Whenever you have problems with the performance, check the following numbers:

- The number of useful arithmetic operations per each value that you copy from the global memory to the shared memory. This should be a lot more than 10.
- The number of useful arithmetic operations per each value that you copy from the shared memory to registers. This should be a lot more than 1.
- How much shared memory is allocated for each block? How many blocks can be active simultaneously? Remember that there is only 48KB of shared memory in total per multiprocessor, and there are only 2 multiprocessor in our GPUs. If you use lots of shared memory per block, you can have few blocks active simultaneously.
- How many threads there are in each block? Remember that everything happens in warps, which consists of 32 threads, so the block size should be at least 32 threads.
- How many warps are ready for execution simultaneously? This should be a lot more than 10. This may be limited by the shared memory (only a few blocks of threads per multiprocessor active simultaneously). This may also be limited by the grid size (only a few blocks available in total).

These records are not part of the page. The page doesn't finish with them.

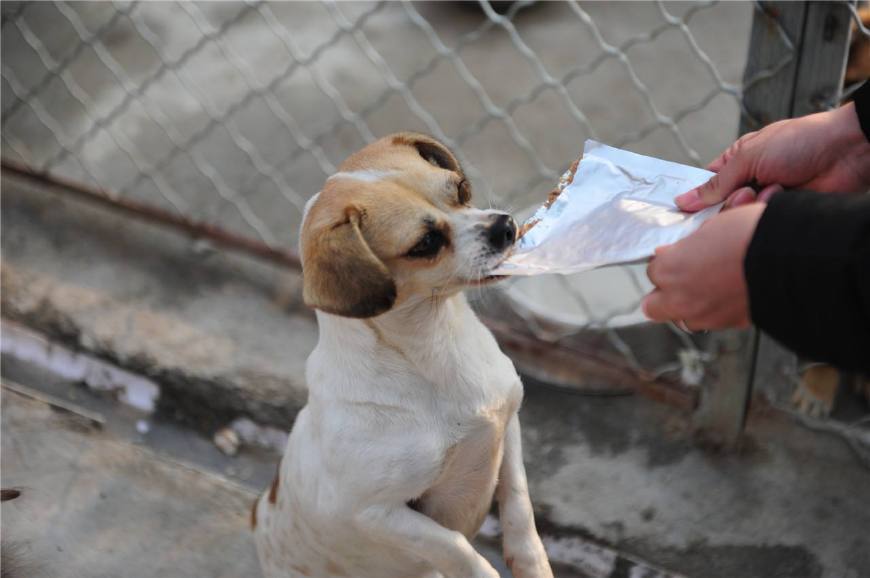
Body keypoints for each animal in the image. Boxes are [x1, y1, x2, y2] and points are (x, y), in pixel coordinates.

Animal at [252, 133, 552, 576]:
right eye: (425, 243)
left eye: (460, 189)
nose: (505, 226)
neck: (437, 347)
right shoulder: (378, 513)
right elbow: (456, 547)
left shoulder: (507, 426)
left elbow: (519, 504)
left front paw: (530, 561)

For fine-tuning, you may also want to pay attention to the memory access patterns. If you need to copy data from the global memory to the shared memory, it is helpful to organise reading so that within a block, thread number `i`

is accessing memory slot number `x+i`

, for some value `x`

that only depends on the block index and not on the thread index.

It may be also useful to check that you are not running out of GPU registers. The following command may be helpful there:

cuobjdump -sass -arch sm_30 cp.o | grep STL

If it prints lots of lines of the assembly code, then the compiler ran out of GPU registers and some of the local variables had to be kept in the main memory.